Researchers in the University of New Mexico's Earth and Planetary Sciences Department must now sit and wait. They're waiting for the Atlas V rocket that carries the Mars Science Laboratory and an instrument called ChemCam, to land on Gale Crater on the surface of the planet Mars.

Also on that rocket is the next Mars rover, Curiosity, which is the most sophisticated Rover ever built by NASA. The $2.5 billion NASA rover launched Friday, Nov. 25 from Kennedy Space Center in Florida and is scheduled to land in an area known as Gale Crater in August 2012.

For UNM Co-investigators, Penny King and Horton Newsom, there's plenty of interest in this mission and subsequent research. Several new tools will give researchers the ability to better determine and discover the differences among geologic composition with greater accuracy than previous Rovers.

The instruments will be able to tell if hydrogen and oxygen, the components in water, are in the rocks. Assuming all goes well on the 354-million mile journey, it'll be approximately nine months before researchers can play with the scientific toys on Curiosity.

Newsom, a senior researcher at UNM's Institute of Meteoritics, is one of the co-investigators leading a faculty-student team and collaborating on the ChemCam laser which has New Mexico written all over it with the involvement of researchers at Los Alamos National Laboratory and the University of New Mexico.

The laser, which can vaporize rock at a distance of 20 paces, can evaluate the remains and assess whether or not there are any signs of life in the form of water.
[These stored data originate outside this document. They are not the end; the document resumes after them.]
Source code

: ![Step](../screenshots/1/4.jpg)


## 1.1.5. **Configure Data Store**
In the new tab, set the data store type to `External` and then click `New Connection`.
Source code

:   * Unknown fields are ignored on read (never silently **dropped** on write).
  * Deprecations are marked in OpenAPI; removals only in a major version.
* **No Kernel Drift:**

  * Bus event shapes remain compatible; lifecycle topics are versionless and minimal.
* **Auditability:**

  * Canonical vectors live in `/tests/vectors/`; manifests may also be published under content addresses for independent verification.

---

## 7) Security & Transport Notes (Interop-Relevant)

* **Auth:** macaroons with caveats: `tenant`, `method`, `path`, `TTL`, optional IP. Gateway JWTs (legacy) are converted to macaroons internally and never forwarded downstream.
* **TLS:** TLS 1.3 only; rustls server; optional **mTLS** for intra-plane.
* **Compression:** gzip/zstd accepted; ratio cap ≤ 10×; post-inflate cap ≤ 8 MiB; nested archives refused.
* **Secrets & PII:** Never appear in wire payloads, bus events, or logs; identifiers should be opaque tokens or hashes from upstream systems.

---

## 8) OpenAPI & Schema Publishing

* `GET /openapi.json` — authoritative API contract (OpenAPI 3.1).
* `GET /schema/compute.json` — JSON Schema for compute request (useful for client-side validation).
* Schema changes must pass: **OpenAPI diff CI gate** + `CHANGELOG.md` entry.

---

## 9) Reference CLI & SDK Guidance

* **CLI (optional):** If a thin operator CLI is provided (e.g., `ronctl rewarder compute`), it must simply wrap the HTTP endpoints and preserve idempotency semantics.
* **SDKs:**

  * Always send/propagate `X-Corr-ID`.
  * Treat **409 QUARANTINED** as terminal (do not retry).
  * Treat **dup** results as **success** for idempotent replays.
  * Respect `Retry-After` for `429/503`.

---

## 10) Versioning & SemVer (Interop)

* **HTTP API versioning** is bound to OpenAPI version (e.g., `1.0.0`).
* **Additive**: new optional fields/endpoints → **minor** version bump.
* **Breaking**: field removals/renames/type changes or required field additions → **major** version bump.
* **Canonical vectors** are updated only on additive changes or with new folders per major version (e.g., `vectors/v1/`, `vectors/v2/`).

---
It can also study the geologic chemistry of nearby, surrounding areas to help researchers determine what direction to send the rover.

King, a senior research scientist also at UNM's Institute of Meteoritics, studies the origin and evolution of planetary interiors and surfaces. King's specialty on the mission is the operation of the Alpha-Particle X-Ray Spectrometer, which will analyze and test rocks to determine their composition once they are loaded onto the Rover.